# Door window automatic drop feature not working on 2004 Beetle Convertible.



## toxpatton (Jul 19, 2009)

Hello,
Can anyone give advice on fixing the automatic window drop feature on my friend's '04 Beetle Convertible? I believe the problem is a switch located in the door latch assembly which is no longer working causing the window to not go up and down a little as it should when the door is opened and closed. Does that make sense as the likely cause? Is there anything else that could be wrong? Has anyone replaced the switch in question before?
Any help will be greatly appreciated. Thanks!
Scott


----------



## vwbuggy (Jul 8, 2007)

*Re: Door window automatic drop feature not working on 2004 Beetle Convertible. (toxpatton)*

wow your first post and all to help a friend out cool http://****************.com/smile/emthup.gif 

sadly this is all i found using the search engine







maybe there might be something therehttp://forums.vwvortex.com/zerosearch
if you get a chance there might be something iun the FAQ, but i doubt it








look at my sig, every votes counts http://****************.com/smile/emthup.gif 
BUMP!!! can any one help out!!!


----------



## threetables (Jul 28, 2009)

Yes, you are correct. Its the latch switch. To remove the panel, you can look at this.
http://www.a1electric.com/vw.htm
I have not tried yet but on my way out now.


----------



## threetables (Jul 28, 2009)

*Re: (threetables)*

Done. Took me about an hour. You will need a 8mm 12 sided torque bit. It was $4 at O Reilly auto.

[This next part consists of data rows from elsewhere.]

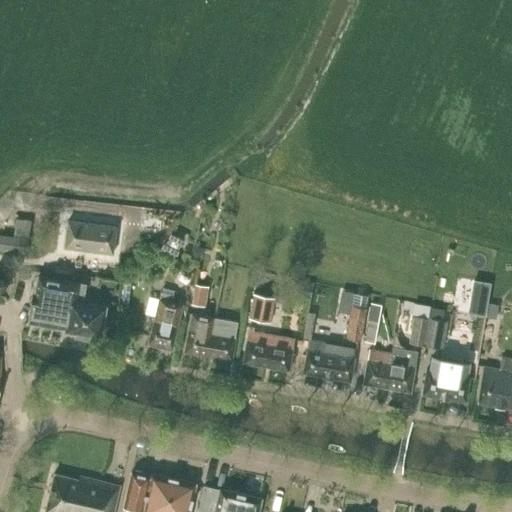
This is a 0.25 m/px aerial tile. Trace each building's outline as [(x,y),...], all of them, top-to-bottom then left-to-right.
[(17,219),(14,238),(0,236),(0,239),(0,248),(24,252),(26,240),(29,220),(17,219)] [(68,220),(64,247),(112,254),(116,227),(68,220)] [(173,257),(182,239),(172,234),(159,250),(173,257)] [(199,259),(203,247),(193,245),(190,257),(199,259)] [(105,307),(82,303),(85,285),(73,284),(74,277),(54,274),(53,280),(37,277),(37,281),(34,297),(32,297),(27,323),(65,329),(65,331),(85,335),(84,338),(96,341),(97,337),(100,337),(105,307)] [(127,305),(129,281),(118,281),(116,305),(127,305)] [(489,283),(473,281),(468,312),(484,315),(489,283)] [(208,286),(207,285),(194,283),(191,304),(205,306),(208,286)] [(171,350),(179,319),(182,305),(172,302),(176,287),(162,284),(147,344),(171,350)] [(274,298),(254,294),(249,319),(269,322),(274,298)] [(497,305),(487,303),(485,317),(495,319),(497,305)] [(341,318),(350,320),(346,337),(360,341),(366,308),(353,306),(347,305),(344,304),(341,318)] [(366,325),(368,326),(365,342),(374,343),(377,327),(380,307),(370,305),(366,325)] [(184,352),(207,356),(212,333),(211,333),(213,320),(214,317),(192,313),(184,352)] [(428,318),(414,315),(409,343),(423,345),(428,318)] [(428,318),(423,345),(437,348),(442,320),(428,318)] [(212,333),(207,356),(231,361),(238,324),(213,320),(211,333),(212,333)] [(294,339),(253,332),(254,328),(249,327),(242,363),(288,371),(294,339)] [(356,348),(332,344),(308,340),(302,373),(326,377),(350,381),(356,348)] [(392,353),(390,353),(389,363),(391,363),(387,388),(412,393),(418,352),(394,347),(392,353)] [(362,384),(387,388),(391,363),(389,363),(390,353),(368,349),(362,384)] [(467,377),(469,363),(432,357),(430,371),(426,370),(422,394),(465,402),(469,377),(467,377)] [(511,358),(501,357),(499,369),(483,366),(477,402),(511,407),(511,358)] [(131,472),(123,507),(121,511),(141,511),(150,476),(144,475),(144,472),(133,470),(132,472),(131,472)] [(113,511),(120,485),(89,478),(79,475),(78,479),(54,473),(44,511),(45,511),(113,511)] [(150,473),(150,476),(141,511),(189,511),(195,484),(168,477),(150,473)] [(257,511),(261,498),(219,489),(220,489),(204,486),(197,511),(257,511)]
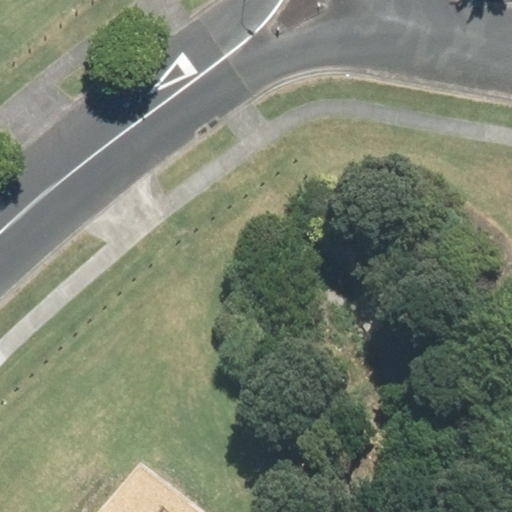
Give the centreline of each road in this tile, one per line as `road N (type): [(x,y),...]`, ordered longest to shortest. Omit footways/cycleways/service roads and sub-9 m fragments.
road 1 (residential): [(314,0),(264,28),(0,236)]
road 2 (residential): [(511,43),(471,41),(392,0)]
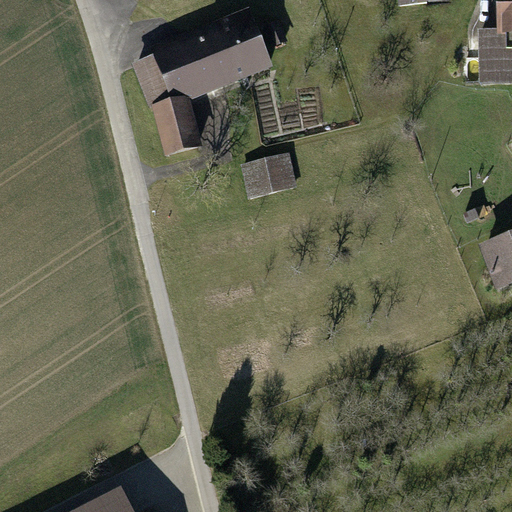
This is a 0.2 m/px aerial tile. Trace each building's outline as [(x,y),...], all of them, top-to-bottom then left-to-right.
[(277,72),(257,18),(158,54),(160,60),(176,104),(178,108),(193,103),(277,72)] [(479,37),(480,88),(511,87),(511,36),(505,36),(479,37)] [(160,60),(137,68),(154,112),(176,104),(160,60)] [(157,116),(174,161),(209,148),(193,103),(178,108),(157,116)] [(292,159),(245,168),(251,200),(299,191),(292,159)] [(511,295),(511,243),(485,254),(503,299),(511,295)] [(97,511),(137,511),(129,496),(97,511)]
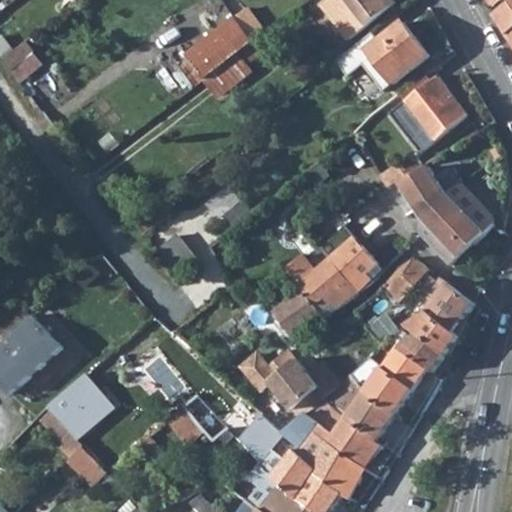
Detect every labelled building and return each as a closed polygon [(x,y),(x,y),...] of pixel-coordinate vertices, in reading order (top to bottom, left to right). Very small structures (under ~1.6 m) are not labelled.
[(393,0),(346,0),(360,16),(342,31),(348,40),(395,2),(393,0)] [(511,2),(511,3),(495,16),(508,34),(511,31),(511,2)] [(249,9),(187,53),(191,59),(206,78),(226,64),(238,54),(254,43),(267,32),(249,9)] [(377,59),(365,68),(372,77),(368,79),(380,94),(430,56),(403,22),(370,49),(377,59)] [(31,40),(8,57),(26,82),(49,65),(31,40)] [(254,43),(238,54),(245,63),(261,52),(254,43)] [(6,50),(0,54),(4,58),(9,54),(6,50)] [(238,54),(226,64),(233,72),(245,63),(238,54)] [(191,59),(182,65),(198,85),(206,78),(191,59)] [(406,99),(432,80),(426,72),(400,91),(406,99)] [(406,99),(402,102),(432,142),(467,116),(438,76),(432,80),(406,99)] [(400,163),(383,174),(391,186),(408,175),(400,163)] [(421,217),(421,233),(452,264),(481,238),(487,232),(450,198),(431,166),(403,183),(421,217)] [(285,269),(288,271),(294,279),(303,291),(323,314),(323,315),(324,316),(327,320),(340,309),(374,282),(385,269),(357,236),(347,225),(322,247),(332,258),(317,270),(304,254),(285,269)] [(387,285),(400,302),(431,270),(414,258),(395,270),(387,285)] [(288,271),(271,285),(277,292),(294,279),(288,271)] [(442,278),(421,309),(425,313),(427,313),(460,339),(466,343),(473,325),(468,322),(477,307),(442,278)] [(303,291),(276,312),(295,338),(318,321),(324,316),(323,315),(323,314),(303,291)] [(260,292),(249,299),(265,320),(276,312),(260,292)] [(415,320),(409,326),(415,331),(449,356),(460,339),(427,313),(425,313),(415,320)] [(33,314),(0,343),(0,381),(12,393),(63,344),(33,314)] [(179,314),(169,323),(174,329),(185,320),(179,314)] [(398,314),(379,317),(383,336),(401,333),(398,314)] [(415,331),(402,348),(429,368),(436,374),(449,356),(415,331)] [(397,345),(380,365),(413,389),(429,368),(402,348),(397,345)] [(291,406),(301,418),(317,405),(321,402),(327,396),(290,350),(271,367),(259,353),(242,367),(263,391),(272,383),(291,406)] [(380,365),(364,385),(396,412),(413,389),(380,365)] [(335,389),(327,396),(357,423),(376,439),(396,412),(364,385),(357,380),(348,389),(354,398),(350,403),(335,389)] [(198,395),(184,407),(214,442),(220,438),(229,430),(198,395)] [(384,446),(376,439),(357,423),(327,396),(321,402),(339,418),(335,422),(326,413),(318,423),(369,469),(384,446)] [(313,430),(298,447),(343,496),(348,499),(369,469),(318,423),(326,413),(317,405),(301,418),(313,430)] [(273,421),(286,433),(301,418),(291,406),(273,421)] [(50,411),(41,420),(60,438),(69,429),(50,411)] [(301,418),(286,433),(298,447),(313,430),(301,418)] [(229,430),(220,438),(226,445),(235,436),(229,430)] [(150,436),(139,445),(145,452),(156,442),(150,436)] [(298,447),(274,478),(281,486),(316,511),(331,511),(343,496),(298,447)] [(93,486),(108,472),(83,448),(69,462),(93,486)] [(246,501),(245,502),(259,511),(316,511),(281,486),(271,500),(255,489),(246,501)] [(188,489),(181,493),(185,498),(192,493),(188,489)] [(190,504),(196,511),(214,511),(202,500),(199,502),(196,499),(190,504)]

Toughest part was disconnecting the latch wire to the exterior handle. I ended up bending the old latch wire hook on the switch so I could see what I was doing. Then it came right off.


----------



## toxpatton (Jul 19, 2009)

*Thanks to everyone...*

Thank you for reponding to my problem. Being a first timer here, I really appreciate the help, especially threetables. You told me pretty much exactly what I need to know, and it should be easy enough. I'm still working on getting the part and hoping the switch is separate form the latch mechanism. Sounds like it is, correct?


----------



## toxpatton (Jul 19, 2009)

*Just adding information I found out*

Well I finally got to change out the latch in my friend's '04 convertible. In doing so, I found out that to properly disconnect the cable from the outside door handle you must take out the key lock cylinder on the driver's door. This is done by backing off a set screw in the end of the door, placing the key in the lock and turning it, then jiggling and pulling the cylinder out using the key as a handle. Obviously, you would have to get the piece out of the same area on the passenger side door by other means of holding on to it since it doesn't have a key hole. After that, you can easily disconnect or reconnect the cable and slide the latch assembly in or out. You have to be careful to put the cable end back in the door handle in the correct spot for adjustment or else the lock will not work properly when everything is buttoned back up. Luckily, after pulling the lock cylinder and cable once it was easy to do again to make the adjustment. Now, with the new latch installed the window drop feature works perfectly again along with everything else on the car.
Thanks again!


----------